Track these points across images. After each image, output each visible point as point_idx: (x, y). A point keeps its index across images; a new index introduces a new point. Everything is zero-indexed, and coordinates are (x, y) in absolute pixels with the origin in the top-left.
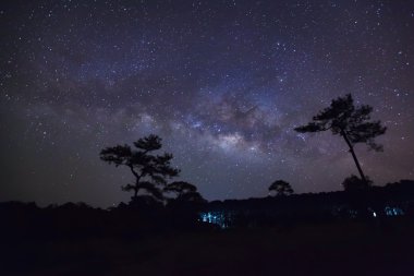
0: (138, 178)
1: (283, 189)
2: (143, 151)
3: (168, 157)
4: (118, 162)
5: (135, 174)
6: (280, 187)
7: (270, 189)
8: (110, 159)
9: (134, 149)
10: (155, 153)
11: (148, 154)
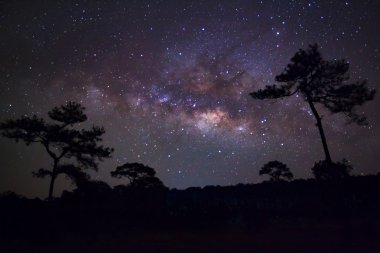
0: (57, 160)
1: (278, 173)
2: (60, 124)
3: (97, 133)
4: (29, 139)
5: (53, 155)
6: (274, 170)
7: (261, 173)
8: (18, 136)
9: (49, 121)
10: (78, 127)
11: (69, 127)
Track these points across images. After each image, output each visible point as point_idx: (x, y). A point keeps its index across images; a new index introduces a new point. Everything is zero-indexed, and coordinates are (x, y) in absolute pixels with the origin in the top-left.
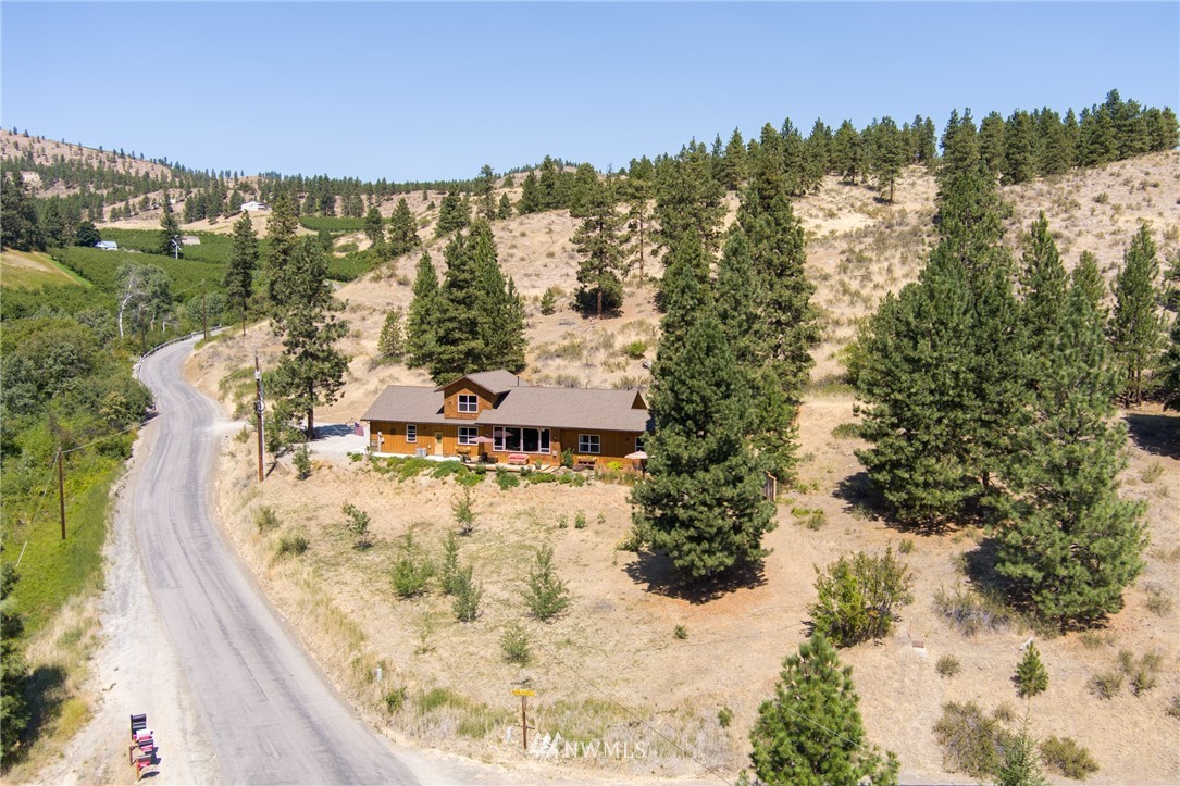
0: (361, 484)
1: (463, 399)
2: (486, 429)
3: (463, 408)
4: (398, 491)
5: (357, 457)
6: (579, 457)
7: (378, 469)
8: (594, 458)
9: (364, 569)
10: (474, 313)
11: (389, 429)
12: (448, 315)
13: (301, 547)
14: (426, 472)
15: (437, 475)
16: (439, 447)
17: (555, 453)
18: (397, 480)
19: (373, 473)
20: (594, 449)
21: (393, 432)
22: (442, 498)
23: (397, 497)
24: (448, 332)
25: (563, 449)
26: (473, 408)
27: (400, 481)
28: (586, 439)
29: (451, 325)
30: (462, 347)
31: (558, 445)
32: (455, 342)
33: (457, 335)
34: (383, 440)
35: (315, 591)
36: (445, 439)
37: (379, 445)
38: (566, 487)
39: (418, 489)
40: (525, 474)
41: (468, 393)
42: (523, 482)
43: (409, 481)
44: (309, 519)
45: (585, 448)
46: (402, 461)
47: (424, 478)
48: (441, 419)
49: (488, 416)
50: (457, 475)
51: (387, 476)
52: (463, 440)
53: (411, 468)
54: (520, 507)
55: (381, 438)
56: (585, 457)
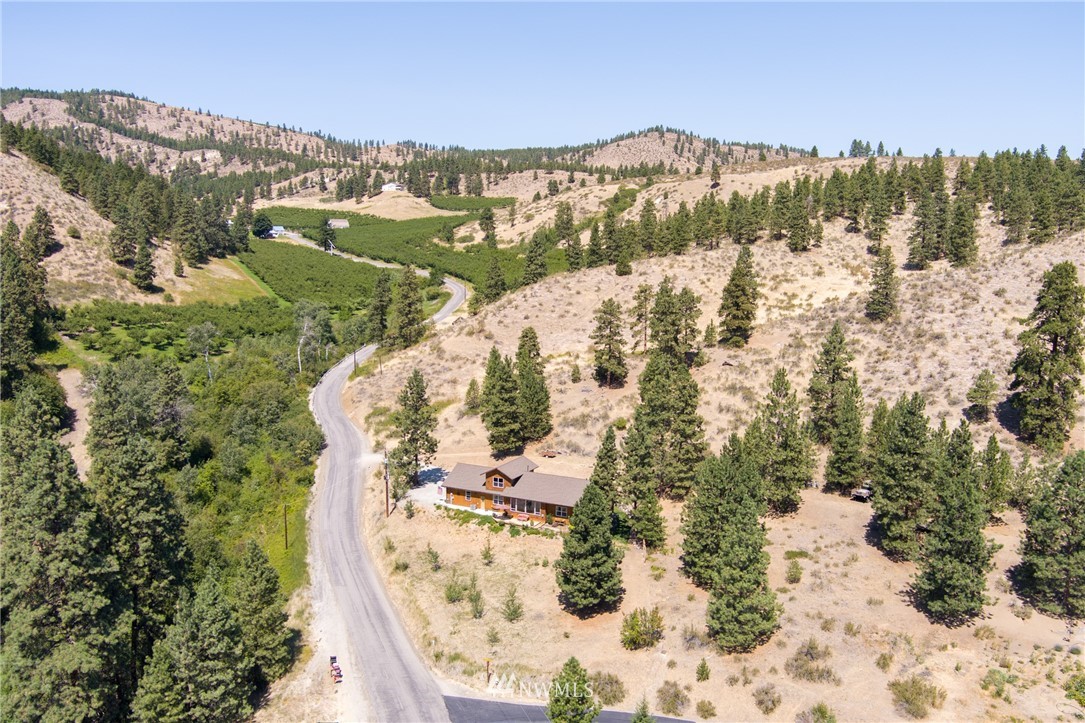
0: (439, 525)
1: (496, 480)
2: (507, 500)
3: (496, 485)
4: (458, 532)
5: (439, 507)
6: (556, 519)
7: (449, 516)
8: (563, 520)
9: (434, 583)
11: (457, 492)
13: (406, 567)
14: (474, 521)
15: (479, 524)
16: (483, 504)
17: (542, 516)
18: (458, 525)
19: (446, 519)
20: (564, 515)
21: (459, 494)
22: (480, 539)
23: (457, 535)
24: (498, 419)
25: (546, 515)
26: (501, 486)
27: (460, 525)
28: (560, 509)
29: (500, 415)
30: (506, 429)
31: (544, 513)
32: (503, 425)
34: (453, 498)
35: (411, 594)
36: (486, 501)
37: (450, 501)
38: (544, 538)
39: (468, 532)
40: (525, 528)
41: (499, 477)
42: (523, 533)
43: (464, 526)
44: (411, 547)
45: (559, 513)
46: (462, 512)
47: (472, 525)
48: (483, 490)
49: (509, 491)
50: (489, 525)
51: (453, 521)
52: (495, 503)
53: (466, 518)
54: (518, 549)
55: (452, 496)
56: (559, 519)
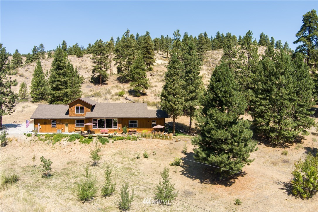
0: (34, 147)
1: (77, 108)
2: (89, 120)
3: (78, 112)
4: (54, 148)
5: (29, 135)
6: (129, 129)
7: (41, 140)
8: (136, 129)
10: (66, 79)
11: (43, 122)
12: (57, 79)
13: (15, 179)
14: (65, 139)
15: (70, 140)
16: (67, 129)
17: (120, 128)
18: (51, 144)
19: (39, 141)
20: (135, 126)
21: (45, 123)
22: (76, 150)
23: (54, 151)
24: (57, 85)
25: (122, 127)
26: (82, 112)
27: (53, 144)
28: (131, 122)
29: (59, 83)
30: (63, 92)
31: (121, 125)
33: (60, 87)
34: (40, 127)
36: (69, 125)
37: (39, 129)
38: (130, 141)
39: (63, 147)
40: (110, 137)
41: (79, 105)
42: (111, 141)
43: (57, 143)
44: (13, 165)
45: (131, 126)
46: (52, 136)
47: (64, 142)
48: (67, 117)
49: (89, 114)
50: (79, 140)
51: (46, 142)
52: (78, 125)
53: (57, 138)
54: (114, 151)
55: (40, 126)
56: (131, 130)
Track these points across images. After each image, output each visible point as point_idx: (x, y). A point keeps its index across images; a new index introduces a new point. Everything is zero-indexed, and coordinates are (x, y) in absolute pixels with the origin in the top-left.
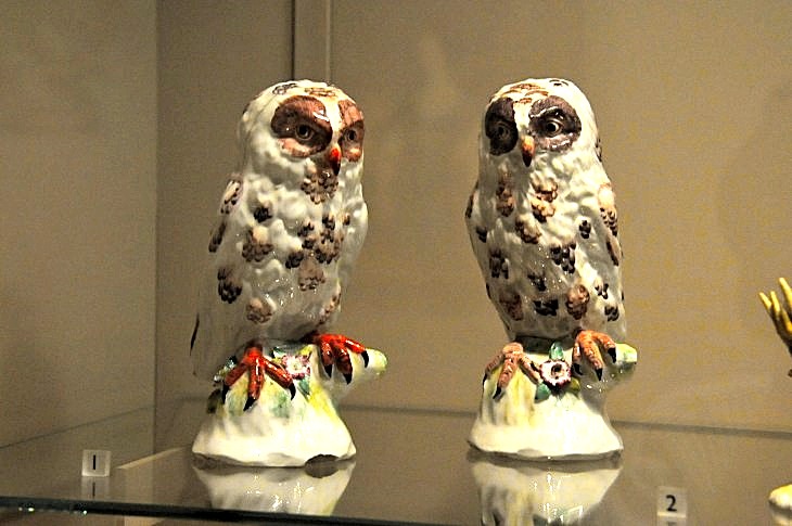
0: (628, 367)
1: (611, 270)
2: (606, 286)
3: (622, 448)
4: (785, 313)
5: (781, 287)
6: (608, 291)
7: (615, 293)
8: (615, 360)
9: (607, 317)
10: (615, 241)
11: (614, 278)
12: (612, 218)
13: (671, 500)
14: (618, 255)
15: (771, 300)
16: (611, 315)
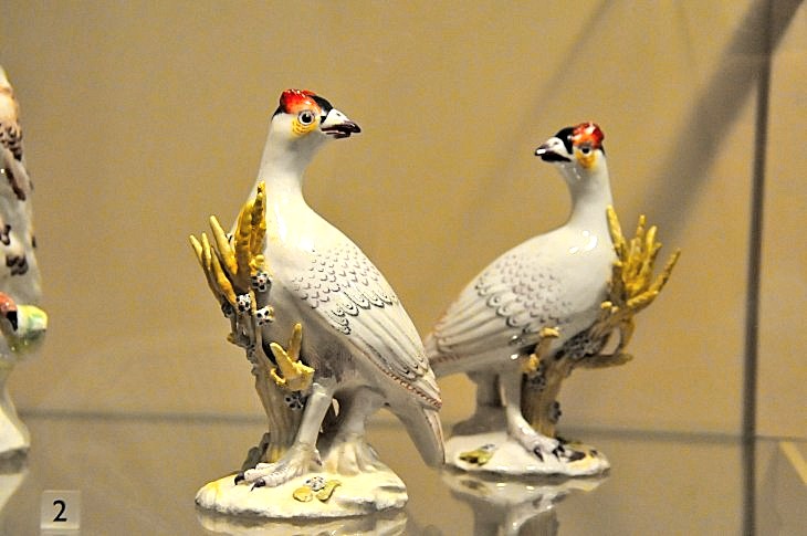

■ Aim of the exercise
Begin at the start of the rows and stop after the line that contains "11: (69, 127)". Write those lines again, substituting "0-indexed" for "zero-indexed" and leaving everything else unchanged, and omit the pictures.

■ Finished task
Track these points across images. After each image, output each visible point as point_idx: (x, y). A point keeps its index across images; a new index introduces a new point. Everything is 0-indexed, and coordinates are (x, y) in absolute pixels with the origin in the top-left.
0: (138, 178)
1: (283, 189)
2: (143, 151)
3: (168, 157)
4: (118, 162)
5: (135, 174)
6: (280, 187)
7: (270, 189)
8: (110, 159)
9: (134, 149)
10: (155, 153)
11: (148, 154)
0: (57, 160)
1: (278, 173)
2: (60, 124)
3: (97, 133)
4: (29, 139)
5: (53, 155)
6: (274, 170)
7: (261, 173)
8: (18, 136)
9: (49, 121)
10: (78, 127)
11: (69, 127)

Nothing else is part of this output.